Selon le fils de Léo Major, Daniel-Aimé Major, les exploits de son père commencent à gagner en notoriété au Québec et au Canada. Ce n’est toutefois rien comparé à ce qu’il voit aux Pays-Bas.

«C’est surréaliste là-bas, exprime-t-il. Sur place, c’était très émouvant. Il y avait des photographes, des caméras, on marchait dans les rues et les gens sortaient leur cellulaire. Partout où on allait, on nous recevait à bras ouverts, on nous donnait des cadeaux même si on n’en demandait pas!»

Léo Major a été fait citoyen d’honneur à Zwolle en 2005, une grande rue porte son nom et une exposition spéciale raconte son histoire dans un musée militaire national. Son frère d’armes Willie Arsenault a également été honoré, alors qu’un parc porte son nom.

«C’est un héros qui ne sera jamais oublié aux Pays-Bas, affirme le Consul honoraire du Royaume des Pays-Bas à Montréal Michael Polak. C’est très différent du Québec et du Canada, son histoire y est vraiment enseignée.»

«Aux Pays-Bas, c’est comme si la guerre a eu lieu la semaine passée. Son nom n’est pas un nom du passé, mais un nom du présent.»

- Michael Polak , consul honoraire du Royaume des Pays-Bas à Montréal

Si les Néerlandais sont reconnaissants envers Léo Major, ils le sont également pour le pays en entier.

«La première fois que j’y suis allé, c’était émouvant de voir les gens nous appeler les libérateurs, raconte Éric Marmen.

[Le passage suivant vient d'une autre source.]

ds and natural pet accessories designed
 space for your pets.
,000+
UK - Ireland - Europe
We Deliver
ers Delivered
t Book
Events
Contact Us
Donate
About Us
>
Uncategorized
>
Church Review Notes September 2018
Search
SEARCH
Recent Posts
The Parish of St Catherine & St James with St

J’en ai encore des frissons. Je leur disais : "je suis dans la trentaine, je ne suis pas un libérateur", et ils me répondaient : "tous les Canadiens sont nos libérateurs".»

Humble et déterminé

Aussi spectaculaire que l’est son histoire, selon Daniel-Aimé Major, son père n’était pas du genre à crier ses exploits sur tous les toits.

«C’était quelqu’un de très humble, indique-t-il. Il ne parlait jamais de ses faits d’armes, il gardait ça secret. Dans les années 1970, des gens des Pays-Bas sont venus ici et il a raconté son histoire. Ma mère l’a regardé en disant : "pourquoi tu ne me l’as jamais dit?"»

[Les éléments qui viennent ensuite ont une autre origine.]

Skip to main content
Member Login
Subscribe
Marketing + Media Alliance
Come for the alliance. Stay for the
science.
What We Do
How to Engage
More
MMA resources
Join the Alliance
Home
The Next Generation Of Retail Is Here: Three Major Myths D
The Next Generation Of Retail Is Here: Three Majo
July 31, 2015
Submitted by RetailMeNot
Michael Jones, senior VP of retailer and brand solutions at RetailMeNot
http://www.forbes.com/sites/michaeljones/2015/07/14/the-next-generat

Plusieurs personnes étaient sur place pour assister à la cérémonie, dont des membres du Royal 22e Régiment et du Régiment de la Chaudière. (Photo : Le Courrier du Sud – Denis Germain)

Par ailleurs, l’histoire de Léo Major et de la libération de Zwolle aurait pu ne jamais arriver si l’ancien combattant avait écouté son bilan médical. Dès le début du conflit armé, il a perdu l’usage de l’œil gauche. On lui a dit de retourner chez lui, mais il a insisté pour rester, prétextant qu’il tirait de l’œil droit.

Il a plus tard roulé sur une mine avec son véhicule, lui causant de nombreuses fractures, notamment à la colonne vertébrale et aux côtes.

«Il avait aussi un talent formidable pour échapper à la bureaucratie, souligne Gaston Côté, brigadier général du Royal 22e Régiment à la retraite. Normalement, il aurait dû être renvoyé chez lui, déclassé de façon médicale. Mais il est resté par abnégation et par protection pour ses confrères.»

«N’importe qui de normal aurait arrêté, suggère de son côté Éric Marmen. Lui, il était anormal. C’était un superhéros. Pas comme Iron Man ou Thor, mais encore meilleur, parce que ce qu’il a fait, c’est vrai.»